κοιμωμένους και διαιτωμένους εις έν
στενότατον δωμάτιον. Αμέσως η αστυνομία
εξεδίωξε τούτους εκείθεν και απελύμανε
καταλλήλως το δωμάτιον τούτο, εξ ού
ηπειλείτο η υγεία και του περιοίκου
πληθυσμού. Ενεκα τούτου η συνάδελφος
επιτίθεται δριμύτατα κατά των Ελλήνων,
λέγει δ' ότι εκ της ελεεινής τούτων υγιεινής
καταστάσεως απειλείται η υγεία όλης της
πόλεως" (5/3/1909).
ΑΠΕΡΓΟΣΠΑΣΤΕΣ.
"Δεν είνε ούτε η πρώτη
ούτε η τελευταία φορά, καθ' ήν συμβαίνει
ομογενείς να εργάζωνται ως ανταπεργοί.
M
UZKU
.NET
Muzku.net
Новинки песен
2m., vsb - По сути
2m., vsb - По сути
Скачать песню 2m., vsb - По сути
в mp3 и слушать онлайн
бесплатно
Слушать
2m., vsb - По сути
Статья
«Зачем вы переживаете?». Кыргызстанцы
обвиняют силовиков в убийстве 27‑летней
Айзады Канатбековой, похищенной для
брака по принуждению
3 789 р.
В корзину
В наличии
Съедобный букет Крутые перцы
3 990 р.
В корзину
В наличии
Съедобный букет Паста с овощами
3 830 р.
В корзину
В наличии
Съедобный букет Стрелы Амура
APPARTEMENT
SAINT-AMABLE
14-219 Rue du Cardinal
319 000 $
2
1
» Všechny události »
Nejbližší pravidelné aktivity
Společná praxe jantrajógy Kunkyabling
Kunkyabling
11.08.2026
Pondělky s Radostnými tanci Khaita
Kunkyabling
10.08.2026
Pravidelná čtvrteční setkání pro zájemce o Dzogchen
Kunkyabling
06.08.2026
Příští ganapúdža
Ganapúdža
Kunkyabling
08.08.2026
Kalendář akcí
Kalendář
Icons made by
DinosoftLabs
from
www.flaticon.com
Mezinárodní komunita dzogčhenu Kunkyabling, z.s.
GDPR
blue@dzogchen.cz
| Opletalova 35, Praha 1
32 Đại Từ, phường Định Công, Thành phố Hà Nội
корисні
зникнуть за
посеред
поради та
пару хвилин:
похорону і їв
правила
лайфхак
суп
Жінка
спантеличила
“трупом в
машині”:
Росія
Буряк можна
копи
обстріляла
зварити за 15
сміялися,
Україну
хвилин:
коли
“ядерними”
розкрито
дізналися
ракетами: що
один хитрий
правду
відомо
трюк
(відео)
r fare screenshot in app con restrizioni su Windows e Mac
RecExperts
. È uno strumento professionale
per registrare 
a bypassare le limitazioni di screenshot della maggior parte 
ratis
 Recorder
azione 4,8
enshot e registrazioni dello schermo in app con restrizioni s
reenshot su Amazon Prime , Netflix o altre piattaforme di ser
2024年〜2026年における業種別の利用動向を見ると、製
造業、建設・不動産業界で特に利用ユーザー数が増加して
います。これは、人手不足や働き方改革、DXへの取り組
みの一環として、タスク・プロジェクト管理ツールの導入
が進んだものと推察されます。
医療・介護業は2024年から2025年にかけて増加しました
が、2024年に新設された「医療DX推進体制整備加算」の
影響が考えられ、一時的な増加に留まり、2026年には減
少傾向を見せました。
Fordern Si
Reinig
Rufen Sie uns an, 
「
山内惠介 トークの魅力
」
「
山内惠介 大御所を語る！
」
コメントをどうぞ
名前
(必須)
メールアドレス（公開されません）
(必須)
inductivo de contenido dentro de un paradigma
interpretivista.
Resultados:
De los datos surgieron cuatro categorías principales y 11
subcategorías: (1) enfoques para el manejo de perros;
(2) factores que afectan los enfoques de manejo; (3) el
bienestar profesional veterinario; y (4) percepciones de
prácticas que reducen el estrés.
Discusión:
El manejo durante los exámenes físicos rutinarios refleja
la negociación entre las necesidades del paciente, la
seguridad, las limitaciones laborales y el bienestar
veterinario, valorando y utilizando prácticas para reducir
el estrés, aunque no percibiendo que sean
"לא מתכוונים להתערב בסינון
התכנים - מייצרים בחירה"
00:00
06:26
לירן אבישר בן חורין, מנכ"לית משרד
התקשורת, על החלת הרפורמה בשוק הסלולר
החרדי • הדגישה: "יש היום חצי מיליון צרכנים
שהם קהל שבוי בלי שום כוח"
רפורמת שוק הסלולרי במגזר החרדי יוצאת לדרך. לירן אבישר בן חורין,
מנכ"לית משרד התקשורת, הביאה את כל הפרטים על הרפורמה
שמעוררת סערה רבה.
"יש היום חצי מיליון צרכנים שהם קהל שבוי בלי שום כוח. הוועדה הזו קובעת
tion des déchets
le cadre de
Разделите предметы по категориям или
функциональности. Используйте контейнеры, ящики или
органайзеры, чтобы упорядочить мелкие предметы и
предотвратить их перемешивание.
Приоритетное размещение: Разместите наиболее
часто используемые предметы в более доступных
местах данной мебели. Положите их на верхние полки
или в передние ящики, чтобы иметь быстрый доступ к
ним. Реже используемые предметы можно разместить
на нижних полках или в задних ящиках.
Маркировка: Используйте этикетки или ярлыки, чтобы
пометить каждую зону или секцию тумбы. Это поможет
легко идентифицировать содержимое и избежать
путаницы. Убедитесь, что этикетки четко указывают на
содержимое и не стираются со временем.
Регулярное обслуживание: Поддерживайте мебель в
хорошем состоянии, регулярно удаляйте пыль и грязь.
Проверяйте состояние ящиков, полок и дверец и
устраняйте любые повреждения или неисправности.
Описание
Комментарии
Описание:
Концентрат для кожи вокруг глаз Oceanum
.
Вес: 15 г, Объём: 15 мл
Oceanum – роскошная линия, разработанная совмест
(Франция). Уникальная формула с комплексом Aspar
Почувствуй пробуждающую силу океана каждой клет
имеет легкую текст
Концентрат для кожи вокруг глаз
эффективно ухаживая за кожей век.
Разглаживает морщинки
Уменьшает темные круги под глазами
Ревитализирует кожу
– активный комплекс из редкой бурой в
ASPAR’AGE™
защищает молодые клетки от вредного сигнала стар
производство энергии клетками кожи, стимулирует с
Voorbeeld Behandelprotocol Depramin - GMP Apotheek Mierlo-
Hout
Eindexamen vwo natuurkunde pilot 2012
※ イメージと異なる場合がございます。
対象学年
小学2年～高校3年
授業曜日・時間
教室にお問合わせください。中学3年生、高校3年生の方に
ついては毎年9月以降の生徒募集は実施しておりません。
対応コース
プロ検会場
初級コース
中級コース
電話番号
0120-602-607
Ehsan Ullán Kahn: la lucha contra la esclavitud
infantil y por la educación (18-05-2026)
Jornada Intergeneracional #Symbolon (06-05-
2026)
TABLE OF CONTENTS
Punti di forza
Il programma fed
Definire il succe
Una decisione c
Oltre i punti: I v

● ● ● ●

_REQUIREMENT_
Every entry above must be reproduced word for word.

_WRITTEN REPLY_
κοιμωμένους και διαιτωμένους εις έν
στενότατον δωμάτιον. Αμέσως η αστυνομία
εξεδίωξε τούτους εκείθεν και απελύμανε
καταλλήλως το δωμάτιον τούτο, εξ ού
ηπειλείτο η υγεία και του περιοίκου
πληθυσμού. Ενεκα τούτου η συνάδελφος
επιτίθεται δριμύτατα κατά των Ελλήνων,
λέγει δ' ότι εκ της ελεεινής τούτων υγιεινής
καταστάσεως απειλείται η υγεία όλης της
πόλεως" (5/3/1909).
ΑΠΕΡΓΟΣΠΑΣΤΕΣ.
"Δεν είνε ούτε η πρώτη
ούτε η τελευταία φορά, καθ' ήν συμβαίνει
ομογενείς να εργάζωνται ως ανταπεργοί.
M
UZKU
.NET
Muzku.net
Новинки песен
2m., vsb - По сути
2m., vsb - По сути
Скачать песню 2m., vsb - По сути
в mp3 и слушать онлайн
бесплатно
Слушать
2m., vsb - По сути
Статья
«Зачем вы переживаете?». Кыргызстанцы
обвиняют силовиков в убийстве 27‑летней
Айзады Канатбековой, похищенной для
брака по принуждению
3 789 р.
В корзину
В наличии
Съедобный букет Крутые перцы
3 990 р.
В корзину
В наличии
Съедобный букет Паста с овощами
3 830 р.
В корзину
В наличии
Съедобный букет Стрелы Амура
APPARTEMENT
SAINT-AMABLE
14-219 Rue du Cardinal
319 000 $
2
1
» Všechny události »
Nejbližší pravidelné aktivity
Společná praxe jantrajógy Kunkyabling
Kunkyabling
11.08.2026
Pondělky s Radostnými tanci Khaita
Kunkyabling
10.08.2026
Pravidelná čtvrteční setkání pro zájemce o Dzogchen
Kunkyabling
06.08.2026
Příští ganapúdža
Ganapúdža
Kunkyabling
08.08.2026
Kalendář akcí
Kalendář
Icons made by
DinosoftLabs
from
www.flaticon.com
Mezinárodní komunita dzogčhenu Kunkyabling, z.s.
GDPR
blue@dzogchen.cz
| Opletalova 35, Praha 1
32 Đại Từ, phường Định Công, Thành phố Hà Nội
корисні
зникнуть за
посеред
поради та
пару хвилин:
похорону і їв
правила
лайфхак
суп
Жінка
спантеличила
“трупом в
машині”:
Росія
Буряк можна
копи
обстріляла
зварити за 15
сміялися,
Україну
хвилин:
коли
“ядерними”
розкрито
дізналися
ракетами: що
один хитрий
правду
відомо
трюк
(відео)
r fare screenshot in app con restrizioni su Windows e Mac
RecExperts
. È uno strumento professionale
per registrare 
a bypassare le limitazioni di screenshot della maggior parte 
ratis
 Recorder
azione 4,8
enshot e registrazioni dello schermo in app con restrizioni s
reenshot su Amazon Prime , Netflix o altre piattaforme di ser
2024年〜2026年における業種別の利用動向を見ると、製
造業、建設・不動産業界で特に利用ユーザー数が増加して
います。これは、人手不足や働き方改革、DXへの取り組
みの一環として、タスク・プロジェクト管理ツールの導入
が進んだものと推察されます。
医療・介護業は2024年から2025年にかけて増加しました
が、2024年に新設された「医療DX推進体制整備加算」の
影響が考えられ、一時的な増加に留まり、2026年には減
少傾向を見せました。
Fordern Si
Reinig
Rufen Sie uns an, 
「
山内惠介 トークの魅力
」
「
山内惠介 大御所を語る！
」
コメントをどうぞ
名前
(必須)
メールアドレス（公開されません）
(必須)
inductivo de contenido dentro de un paradigma
interpretivista.
Resultados:
De los datos surgieron cuatro categorías principales y 11
subcategorías: (1) enfoques para el manejo de perros;
(2) factores que afectan los enfoques de manejo; (3) el
bienestar profesional veterinario; y (4) percepciones de
prácticas que reducen el estrés.
Discusión:
El manejo durante los exámenes físicos rutinarios refleja
la negociación entre las necesidades del paciente, la
seguridad, las limitaciones laborales y el bienestar
veterinario, valorando y utilizando prácticas para reducir
el estrés, aunque no percibiendo que sean
"לא מתכוונים להתערב בסינון
התכנים - מייצרים בחירה"
00:00
06:26
לירן אבישר בן חורין, מנכ"לית משרד
התקשורת, על החלת הרפורמה בשוק הסלולר
החרדי • הדגישה: "יש היום חצי מיליון צרכנים
שהם קהל שבוי בלי שום כוח"
רפורמת שוק הסלולרי במגזר החרדי יוצאת לדרך. לירן אבישר בן חורין,
מנכ"לית משרד התקשורת, הביאה את כל הפרטים על הרפורמה
שמעוררת סערה רבה.
"יש היום חצי מיליון צרכנים שהם קהל שבוי בלי שום כוח. הוועדה הזו קובעת
tion des déchets
le cadre de
Разделите предметы по категориям или
функциональности. Используйте контейнеры, ящики или
органайзеры, чтобы упорядочить мелкие предметы и
предотвратить их перемешивание.
Приоритетное размещение: Разместите наиболее
часто используемые предметы в более доступных
местах данной мебели. Положите их на верхние полки
или в передние ящики, чтобы иметь быстрый доступ к
ним. Реже используемые предметы можно разместить
на нижних полках или в задних ящиках.
Маркировка: Используйте этикетки или ярлыки, чтобы
пометить каждую зону или секцию тумбы. Это поможет
легко идентифицировать содержимое и избежать
путаницы. Убедитесь, что этикетки четко указывают на
содержимое и не стираются со временем.
Регулярное обслуживание: Поддерживайте мебель в
хорошем состоянии, регулярно удаляйте пыль и грязь.
Проверяйте состояние ящиков, полок и дверец и
устраняйте любые повреждения или неисправности.
Описание
Комментарии
Описание:
Концентрат для кожи вокруг глаз Oceanum
.
Вес: 15 г, Объём: 15 мл
Oceanum – роскошная линия, разработанная совмест
(Франция). Уникальная формула с комплексом Aspar
Почувствуй пробуждающую силу океана каждой клет
имеет легкую текст
Концентрат для кожи вокруг глаз
эффективно ухаживая за кожей век.
Разглаживает морщинки
Уменьшает темные круги под глазами
Ревитализирует кожу
– активный комплекс из редкой бурой в
ASPAR’AGE™
защищает молодые клетки от вредного сигнала стар
производство энергии клетками кожи, стимулирует с
Voorbeeld Behandelprotocol Depramin - GMP Apotheek Mierlo-
Hout
Eindexamen vwo natuurkunde pilot 2012
※ イメージと異なる場合がございます。
対象学年
小学2年～高校3年
授業曜日・時間
教室にお問合わせください。中学3年生、高校3年生の方に
ついては毎年9月以降の生徒募集は実施しておりません。
対応コース
プロ検会場
初級コース
中級コース
電話番号
0120-602-607
Ehsan Ullán Kahn: la lucha contra la esclavitud
infantil y por la educación (18-05-2026)
Jornada Intergeneracional #Symbolon (06-05-
2026)
TABLE OF CONTENTS
Punti di forza
Il programma fed
Definire il succe
Una decisione c
Oltre i punti: I v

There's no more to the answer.